Task goal
When the line with "Material progress from" appears below, start repeating lines exactly, and keep going through the line with "Consolidated underlying EBITDAF"; add nothing outside that span.

Data
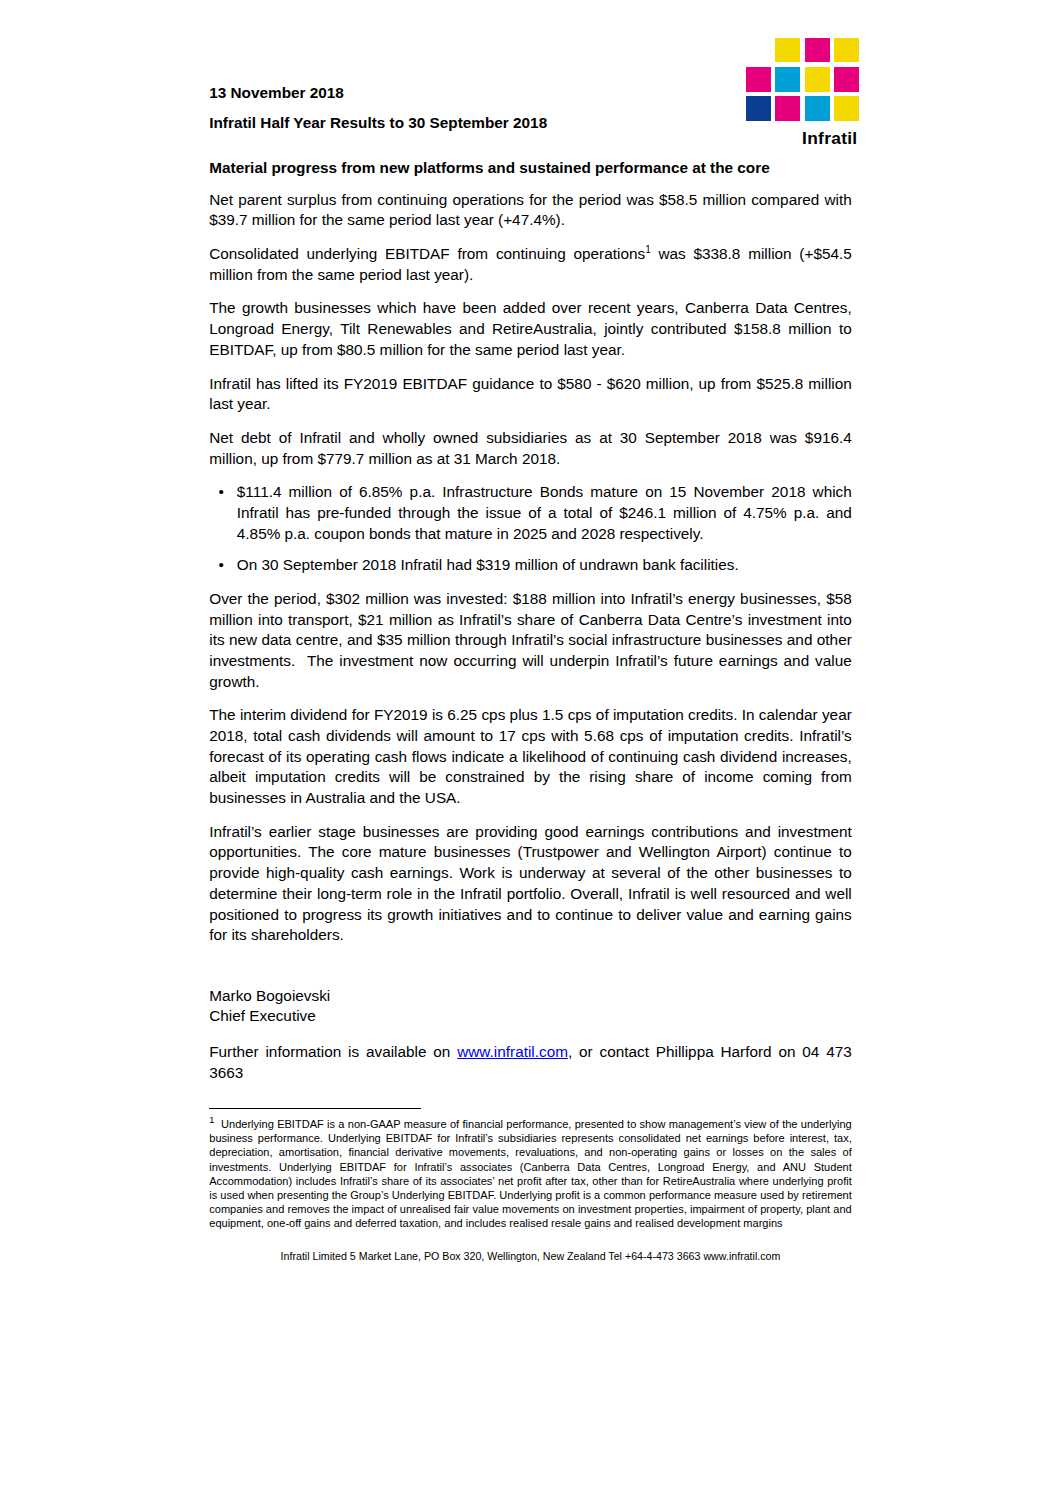Infratil
13 November 2018
Infratil Half Year Results to 30 September 2018
Material progress from new platforms and sustained performance at the core
Net parent surplus from continuing operations for the period was $58.5 million compared with $39.7 million for the same period last year (+47.4%).
Consolidated underlying EBITDAF from continuing operations1 was $338.8 million (+$54.5 million from the same period last year).
The growth businesses which have been added over recent years, Canberra Data Centres, Longroad Energy, Tilt Renewables and RetireAustralia, jointly contributed $158.8 million to EBITDAF, up from $80.5 million for the same period last year.
Infratil has lifted its FY2019 EBITDAF guidance to $580 - $620 million, up from $525.8 million last year.
Net debt of Infratil and wholly owned subsidiaries as at 30 September 2018 was $916.4 million, up from $779.7 million as at 31 March 2018.
$111.4 million of 6.85% p.a. Infrastructure Bonds mature on 15 November 2018 which Infratil has pre-funded through the issue of a total of $246.1 million of 4.75% p.a. and 4.85% p.a. coupon bonds that mature in 2025 and 2028 respectively.
On 30 September 2018 Infratil had $319 million of undrawn bank facilities.
Over the period, $302 million was invested: $188 million into Infratil’s energy businesses, $58 million into transport, $21 million as Infratil’s share of Canberra Data Centre’s investment into its new data centre, and $35 million through Infratil’s social infrastructure businesses and other investments. The investment now occurring will underpin Infratil’s future earnings and value growth.
The interim dividend for FY2019 is 6.25 cps plus 1.5 cps of imputation credits. In calendar year 2018, total cash dividends will amount to 17 cps with 5.68 cps of imputation credits. Infratil’s forecast of its operating cash flows indicate a likelihood of continuing cash dividend increases, albeit imputation credits will be constrained by the rising share of income coming from businesses in Australia and the USA.
Infratil’s earlier stage businesses are providing good earnings contributions and investment opportunities. The core mature businesses (Trustpower and Wellington Airport) continue to provide high-quality cash earnings. Work is underway at several of the other businesses to determine their long-term role in the Infratil portfolio. Overall, Infratil is well resourced and well positioned to progress its growth initiatives and to continue to deliver value and earning gains for its shareholders.
Marko Bogoievski
Chief Executive
Further information is available on www.infratil.com, or contact Phillippa Harford on 04 473 3663
1 Underlying EBITDAF is a non-GAAP measure of financial performance, presented to show management’s view of the underlying business performance. Underlying EBITDAF for Infratil’s subsidiaries represents consolidated net earnings before interest, tax, depreciation, amortisation, financial derivative movements, revaluations, and non-operating gains or losses on the sales of investments. Underlying EBITDAF for Infratil’s associates (Canberra Data Centres, Longroad Energy, and ANU Student Accommodation) includes Infratil’s share of its associates’ net profit after tax, other than for RetireAustralia where underlying profit is used when presenting the Group’s Underlying EBITDAF. Underlying profit is a common performance measure used by retirement companies and removes the impact of unrealised fair value movements on investment properties, impairment of property, plant and equipment, one-off gains and deferred taxation, and includes realised resale gains and realised development margins
Infratil Limited 5 Market Lane, PO Box 320, Wellington, New Zealand Tel +64-4-473 3663 www.infratil.com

The answer
Material progress from new platforms and sustained performance at the core
Net parent surplus from continuing operations for the period was $58.5 million compared with $39.7 million for the same period last year (+47.4%).
Consolidated underlying EBITDAF from continuing operations1 was $338.8 million (+$54.5 million from the same period last year).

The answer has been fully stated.